Primary care services provide the vast majority of NHS mental health support yet their role has been ignored in successive national policies and strategies, says a report published today by Centre for Mental Health and the University of Birmingham.
The report, Filling the chasm: Reimagining primary mental health care, explores the role of primary care services in supporting people with a range of mental health needs. It finds that primary care services in many areas of England have developed a number of different approaches to addressing mental health needs that other services do not meet. The report describes promising approaches in eight local areas.
The services aim to meet a range of needs in different ways. In Catterick, North Yorkshire, a psychologist offered direct help and support to anyone visiting the practice they worked in. In Bradford, a bespoke service works with people with medically unexplained symptoms and complex long-term conditions. And in Norfolk and Suffolk, a wellbeing service works in communities to link people up with social groups and activities.
Filling the chasm concludes that the emerging new models of primary care are seeking to fill a large and in places growing gap in mental health support in many local areas. Some combine the provision of psychological therapy services with peer support, practical help and physical health care for people with mental health difficulties. But what is offered is dependent on local initiative and in many areas there remain big gaps in services.
The report calls on NHS England to make primary mental health care a central strand of the long-term NHS plan, due to be published later this month. The NHS needs to identify effective models of primary mental health care and invest in local services to help them meet the needs of their communities. The report also calls on Health Education England to invest in the workforce for primary mental health care.
Centre for Mental Health chief executive Sarah Hughes said: “GP services are for most of us the first port of call in the NHS. As demand for mental health services continues to rise, many people will rely entirely on primary care for mental health support. Yet primary mental health care has been ignored in successive NHS policies and strategies.
“The Improving Access to Psychological Therapies (IAPT) programme has ensured many more people than ever before now get psychological support for depression or anxiety.

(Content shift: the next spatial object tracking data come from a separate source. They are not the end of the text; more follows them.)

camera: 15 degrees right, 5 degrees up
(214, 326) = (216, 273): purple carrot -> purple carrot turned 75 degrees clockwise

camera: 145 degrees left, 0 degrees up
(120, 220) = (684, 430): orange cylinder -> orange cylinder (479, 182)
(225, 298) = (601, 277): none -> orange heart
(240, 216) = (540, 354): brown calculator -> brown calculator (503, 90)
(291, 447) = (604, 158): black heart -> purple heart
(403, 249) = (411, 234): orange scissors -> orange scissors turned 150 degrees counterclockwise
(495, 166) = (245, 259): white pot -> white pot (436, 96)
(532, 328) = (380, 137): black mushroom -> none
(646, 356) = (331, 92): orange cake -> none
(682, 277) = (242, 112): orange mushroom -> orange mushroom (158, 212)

But people with more complex problems are too often excluded from IAPT services or do not find them helpful, but many still do not meet the thresholds for community mental health services. So we urgently need to invest in support that fills the chasm in between. The services we visited for this report provide the starting points for a renewed focus on primary mental health care. We hope the long-term NHS plan will give them the best possible chance to succeed.”

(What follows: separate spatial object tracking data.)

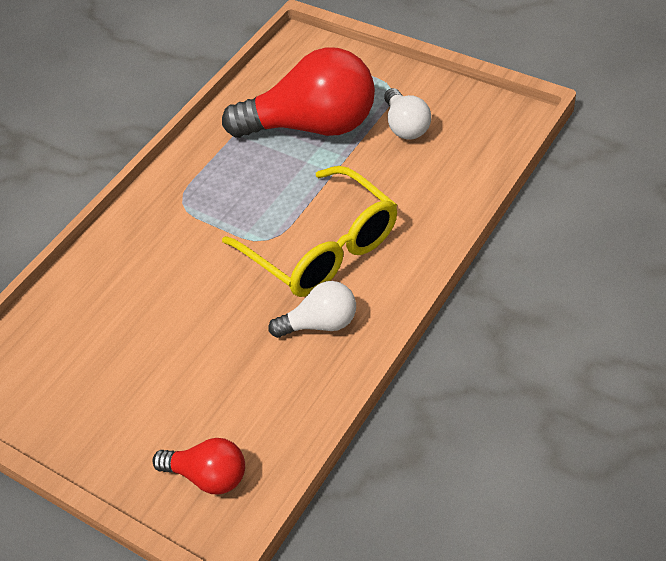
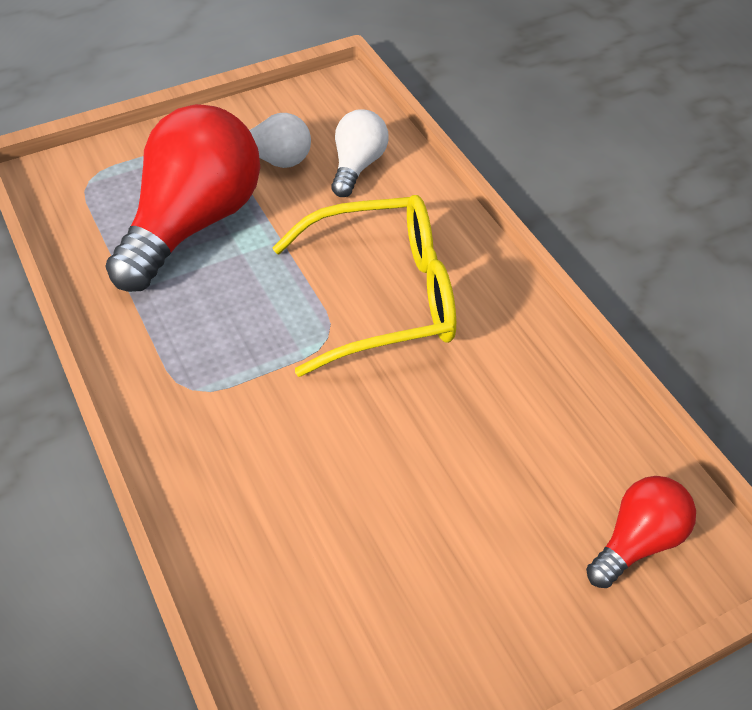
camera: 65 degrees left, 0 degrees up
(320, 323) = (490, 347): white light bulb -> white light bulb (357, 166)

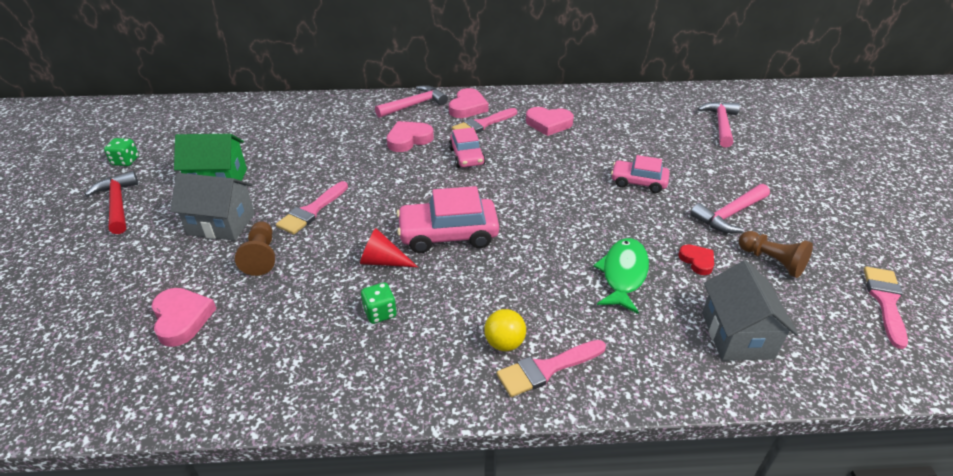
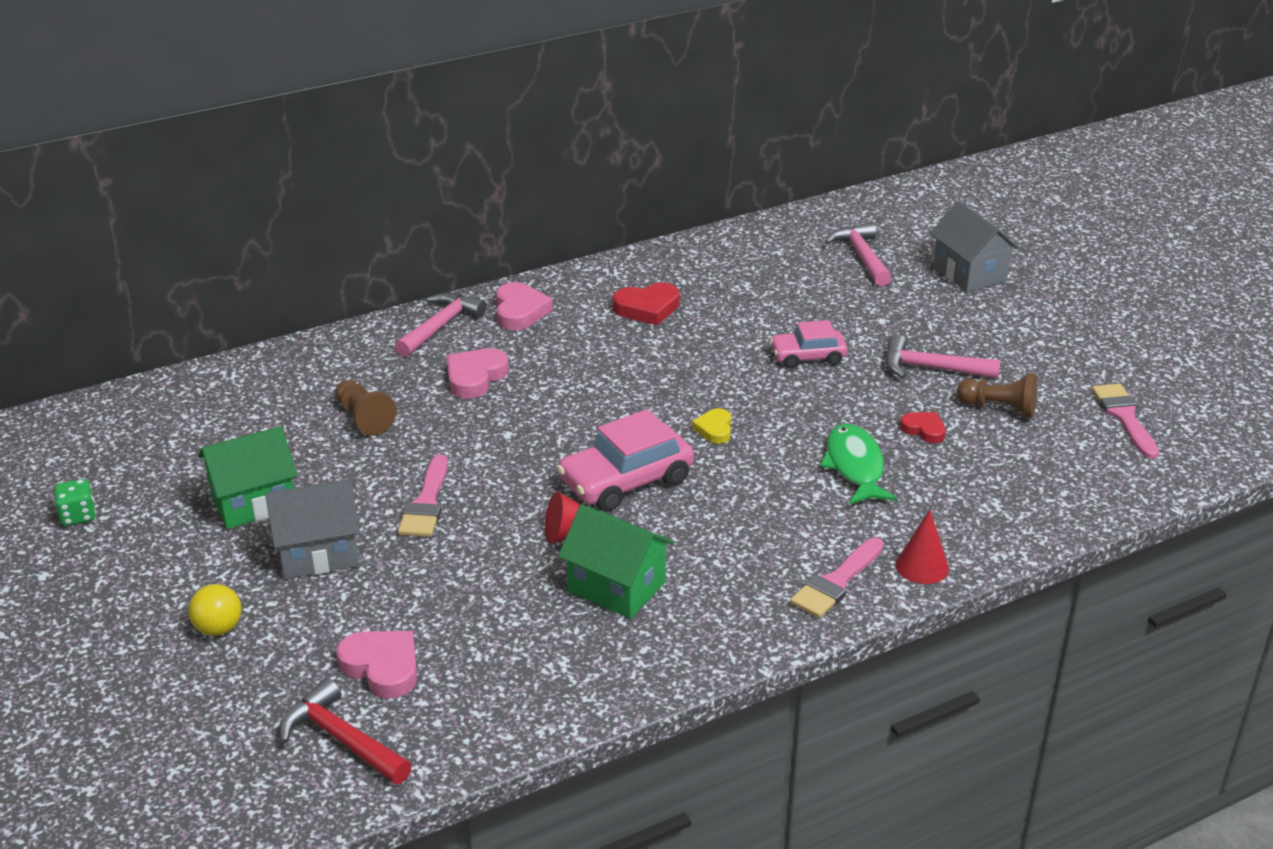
camera: 25 degrees left, 5 degrees down
(118, 204) = (136, 572): red hammer -> red hammer (341, 739)
(261, 256) = (412, 573): brown pawn -> brown pawn (363, 418)
(380, 313) = (616, 587): green dice -> green house
(466, 157) = (573, 380): pink car -> none
(482, 124) = (559, 331): pink brush -> none
(504, 343) = (776, 573): yellow ball -> yellow ball (218, 628)
(536, 215) = (714, 429): none -> yellow heart
(548, 124) = (647, 308): pink heart -> red heart
(628, 380) = (922, 566): none -> red cone
(729, 215) = (930, 368): pink hammer -> pink hammer turned 75 degrees clockwise
(737, 335) = (1002, 492): grey house -> grey house (969, 273)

People with more complex problems are too often excluded from IAPT services... but many still do not meet the thresholds for community mental health services. So we urgently need to invest in support that fills the chasm in between.
Dr Emma Tiffin, GP, Cambridgeshire and Peterborough STP Clinical Mental Health Lead and National Adviser, Community Mental Health Framework, said: “From a GP perspective it is essential that both physical and mental health care are organised around the patient. This is why primary care mental health is such an important area. Good community mental health services are key to ensuring sustainable mental health services long term and seamless care pathways for patients with mental health problems. For too long there has been fragmentation and primary/secondary care interface issues. We absolutely need to prioritise primary care mental health to ensure quality services and good outcomes for our patients and carers."
Dr Karen Newbigging, Senior Lecturer from the Health Services Management Centre at the University of Birmingham commented: “There have been various initiatives to address the gap between primary care and specialist mental health services over the past thirty years, but the invaluable role of primary care in supporting people experiencing poor mental health has largely been ignored in policy. We have been working with leaders in this area to share ideas and good practice and we hope that by calling for primary care mental health to be included in the NHS long term plan to make a tangible difference to people experiencing poor mental health. This would mean that people would get the right sort of help earlier, reducing the number of people presenting in a crisis and enabling them to manage their mental health, address the underlying difficulties and carry on with their lives.”